Fitzcarraldo (1982) (PG)
Werner Herzog's "Fitzcarraldo"is a work that feels as laborious as a ship being pulled up a mountain, which is coincidentally a huge part of the movie. True to form, our main character has to take a journey, both physical and emotional to the point where he's almost breaking.
What is curiously bizarre about "Fitzcarraldo" is how poetic it tries to be. Our lead man, Brian Fitzgerald (Herzog favorite Klaus Kinski) is in love with opera, in particular opera legend Caruso. He is so desperate to bring an opera house to the jungles of South America, that he is willing to do the craziest things. While everyone else is becoming rich and famous making rubber, Fitzgerald is trying to sell ice. This ludicrous venture turns out a little lukewarm and soon his wife—who owns a brothel—convinces him to join the rubber craze as everyone else has done.
Pride comes before a fall—Fitzgerald is so obsessed with his hubris and his art that he is willing to burn every and all bridges behind him just so he can stay atop his high horse. Naturally, this isn't he best way to earn business enterprises, but we get the feeling that this is not a rational man...not at all.
With his wife's prostitution money, Fitzgerald buys a steamship and hatches a plan. He will go up the Amazon and try to find trees to make rubber from.

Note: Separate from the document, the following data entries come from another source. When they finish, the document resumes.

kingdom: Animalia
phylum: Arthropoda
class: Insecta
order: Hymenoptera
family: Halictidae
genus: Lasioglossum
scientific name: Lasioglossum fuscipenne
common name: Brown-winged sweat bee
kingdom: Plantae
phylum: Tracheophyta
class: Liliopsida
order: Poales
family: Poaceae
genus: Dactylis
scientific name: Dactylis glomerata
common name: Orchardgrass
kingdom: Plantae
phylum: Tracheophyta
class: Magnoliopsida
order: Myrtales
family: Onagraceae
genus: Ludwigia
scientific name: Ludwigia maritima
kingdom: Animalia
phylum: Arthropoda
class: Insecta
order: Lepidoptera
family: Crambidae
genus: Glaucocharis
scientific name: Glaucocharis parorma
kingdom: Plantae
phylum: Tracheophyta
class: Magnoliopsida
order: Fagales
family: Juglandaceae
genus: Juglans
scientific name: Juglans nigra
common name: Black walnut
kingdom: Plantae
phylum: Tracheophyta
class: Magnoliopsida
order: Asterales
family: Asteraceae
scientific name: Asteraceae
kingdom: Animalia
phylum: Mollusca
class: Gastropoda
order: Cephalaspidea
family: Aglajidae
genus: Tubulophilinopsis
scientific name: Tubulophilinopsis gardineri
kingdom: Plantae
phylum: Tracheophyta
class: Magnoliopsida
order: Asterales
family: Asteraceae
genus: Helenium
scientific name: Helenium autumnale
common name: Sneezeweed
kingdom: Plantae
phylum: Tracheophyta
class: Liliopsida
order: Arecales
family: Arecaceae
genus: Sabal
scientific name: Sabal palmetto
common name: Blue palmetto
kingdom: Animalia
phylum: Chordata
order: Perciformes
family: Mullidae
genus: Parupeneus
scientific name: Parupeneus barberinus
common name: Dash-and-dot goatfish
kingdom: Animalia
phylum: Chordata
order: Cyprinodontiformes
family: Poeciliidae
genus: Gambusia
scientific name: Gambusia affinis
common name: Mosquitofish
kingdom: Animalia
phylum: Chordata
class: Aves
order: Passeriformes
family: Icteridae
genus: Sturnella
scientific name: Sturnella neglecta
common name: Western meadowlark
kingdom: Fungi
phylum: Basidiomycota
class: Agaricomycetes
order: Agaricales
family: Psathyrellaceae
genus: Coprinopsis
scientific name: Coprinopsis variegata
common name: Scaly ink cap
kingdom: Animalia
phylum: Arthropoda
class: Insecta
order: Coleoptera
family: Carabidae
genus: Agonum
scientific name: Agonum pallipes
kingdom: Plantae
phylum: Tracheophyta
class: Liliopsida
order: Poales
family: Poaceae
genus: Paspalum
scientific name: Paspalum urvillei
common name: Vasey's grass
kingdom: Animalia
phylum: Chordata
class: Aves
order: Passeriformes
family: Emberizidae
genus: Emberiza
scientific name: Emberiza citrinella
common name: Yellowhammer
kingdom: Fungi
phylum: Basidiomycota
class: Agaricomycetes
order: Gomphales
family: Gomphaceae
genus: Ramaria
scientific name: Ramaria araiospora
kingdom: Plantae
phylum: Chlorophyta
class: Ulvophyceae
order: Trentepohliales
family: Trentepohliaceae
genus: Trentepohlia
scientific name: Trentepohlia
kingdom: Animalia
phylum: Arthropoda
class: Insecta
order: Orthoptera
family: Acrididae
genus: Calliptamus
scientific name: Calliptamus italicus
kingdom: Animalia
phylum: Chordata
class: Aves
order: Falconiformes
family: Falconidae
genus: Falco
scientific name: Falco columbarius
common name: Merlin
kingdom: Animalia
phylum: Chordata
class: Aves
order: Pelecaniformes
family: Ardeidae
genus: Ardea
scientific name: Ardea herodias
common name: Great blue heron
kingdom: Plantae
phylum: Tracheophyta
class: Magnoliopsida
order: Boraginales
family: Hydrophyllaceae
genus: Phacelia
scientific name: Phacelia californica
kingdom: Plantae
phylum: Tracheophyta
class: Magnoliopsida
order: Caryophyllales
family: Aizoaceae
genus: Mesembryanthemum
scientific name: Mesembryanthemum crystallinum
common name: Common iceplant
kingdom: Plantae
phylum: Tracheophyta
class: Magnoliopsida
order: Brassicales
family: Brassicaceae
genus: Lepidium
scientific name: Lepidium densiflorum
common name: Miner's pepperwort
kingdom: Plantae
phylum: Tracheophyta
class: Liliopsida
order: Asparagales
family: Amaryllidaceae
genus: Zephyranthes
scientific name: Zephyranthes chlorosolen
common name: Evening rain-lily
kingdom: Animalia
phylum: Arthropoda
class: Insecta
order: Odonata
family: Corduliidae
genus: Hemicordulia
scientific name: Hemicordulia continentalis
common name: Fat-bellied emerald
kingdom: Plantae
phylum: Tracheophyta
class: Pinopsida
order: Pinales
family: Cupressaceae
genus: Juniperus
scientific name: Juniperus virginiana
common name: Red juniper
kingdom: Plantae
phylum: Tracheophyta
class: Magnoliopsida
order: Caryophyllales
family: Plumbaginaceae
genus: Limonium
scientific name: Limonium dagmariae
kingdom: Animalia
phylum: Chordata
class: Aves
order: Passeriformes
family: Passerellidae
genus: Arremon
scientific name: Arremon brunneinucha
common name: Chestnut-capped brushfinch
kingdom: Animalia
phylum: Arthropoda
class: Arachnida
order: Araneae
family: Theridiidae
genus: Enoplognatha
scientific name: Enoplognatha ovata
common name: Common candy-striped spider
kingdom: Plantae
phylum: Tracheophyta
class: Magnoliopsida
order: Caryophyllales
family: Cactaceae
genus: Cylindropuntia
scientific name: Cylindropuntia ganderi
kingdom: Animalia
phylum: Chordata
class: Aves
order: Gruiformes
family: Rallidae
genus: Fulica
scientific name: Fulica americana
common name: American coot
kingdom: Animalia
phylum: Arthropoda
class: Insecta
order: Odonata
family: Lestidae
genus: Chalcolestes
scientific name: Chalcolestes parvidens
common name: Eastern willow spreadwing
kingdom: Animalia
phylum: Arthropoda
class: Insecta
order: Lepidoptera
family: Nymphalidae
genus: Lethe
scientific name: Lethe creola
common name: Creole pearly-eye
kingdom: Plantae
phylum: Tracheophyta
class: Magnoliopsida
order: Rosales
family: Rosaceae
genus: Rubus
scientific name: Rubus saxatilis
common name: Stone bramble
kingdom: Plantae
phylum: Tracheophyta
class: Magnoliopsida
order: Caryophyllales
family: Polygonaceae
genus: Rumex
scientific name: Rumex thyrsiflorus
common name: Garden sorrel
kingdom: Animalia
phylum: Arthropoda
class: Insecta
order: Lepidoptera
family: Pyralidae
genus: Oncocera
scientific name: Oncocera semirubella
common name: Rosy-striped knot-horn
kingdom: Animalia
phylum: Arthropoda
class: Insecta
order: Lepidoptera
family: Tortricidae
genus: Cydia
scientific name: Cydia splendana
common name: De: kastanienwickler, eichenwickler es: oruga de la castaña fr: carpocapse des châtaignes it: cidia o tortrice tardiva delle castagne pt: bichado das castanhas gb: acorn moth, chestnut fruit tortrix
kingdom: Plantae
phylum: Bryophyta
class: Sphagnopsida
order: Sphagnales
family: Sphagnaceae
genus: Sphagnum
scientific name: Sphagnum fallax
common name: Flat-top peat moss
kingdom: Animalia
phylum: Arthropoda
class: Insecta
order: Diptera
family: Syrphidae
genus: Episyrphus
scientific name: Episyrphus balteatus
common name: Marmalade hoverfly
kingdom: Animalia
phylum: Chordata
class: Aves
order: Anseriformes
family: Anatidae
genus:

One of the many problems that he may encounter is the native tribe that lives upstream and is said to be quite savage when dealing with foreigners. So with steamship in hand and the wife left at home, he heads towards "his destiny", throwing caution to the wind and hiring a questionable crew.
"Fitzcarraldo" (so titled because it reflects a mispronunciation of the lead character's name) is a movie about failure and success. Almost every single thing that Fitzgerald tries to accomplish gets shut down and crumbles into disrepair. He tried to build a railroad, start an ice company, build a road over a mountain...they all seem to fail.
This is why there is great tension to "Fitzcarraldo", not because of the doom and possibility of death that hangs overhead. The tension is here because we all fear (and hope) that Fitzgerald will have another failure and will crumble much like his previous businesses. We saw it in "Aguirre, the Wrath of God" when Kinski was left standing on the middle of boat, king of the primates, beholding his glory in despair and half-insane pride. With "Fitzcarraldo", the emotions are much lower and much more muted, though the crazy shouting does occur here. The problem with the movie, like every other Herzog film I've seen, is that it's so damn boring. Almost reaching the three-hour mark and much of the film silent, "Fitzcarraldo" makes one wonder what they are doing with their life. I could have been so much more productive if I wasn't sitting on a couch for a long time...then again, it was just a matter of what other movie could I have watched.
Anyways...I'm being too harsh.
There is something fascinating about "Fitzcarraldo" in a fashion that I haven't noticed in Herzog's other work. I find the characters more believable, the scenery more digestible (though it essentially looks filmed in the same location that "Aguirre" was shot), and the pompous music more fitting to the mood. Herzog takes his time with everything. He likes to make sure that the atmosphere is just perfect and in doing so, sometimes he oversteps his time limit.
"Fitzcarraldo" does hold it glorious moments and its intrigue. It's gripping at parts and just plain goofy in others...in the end, I'm not sure I know what to think about it, which could have been the point all along.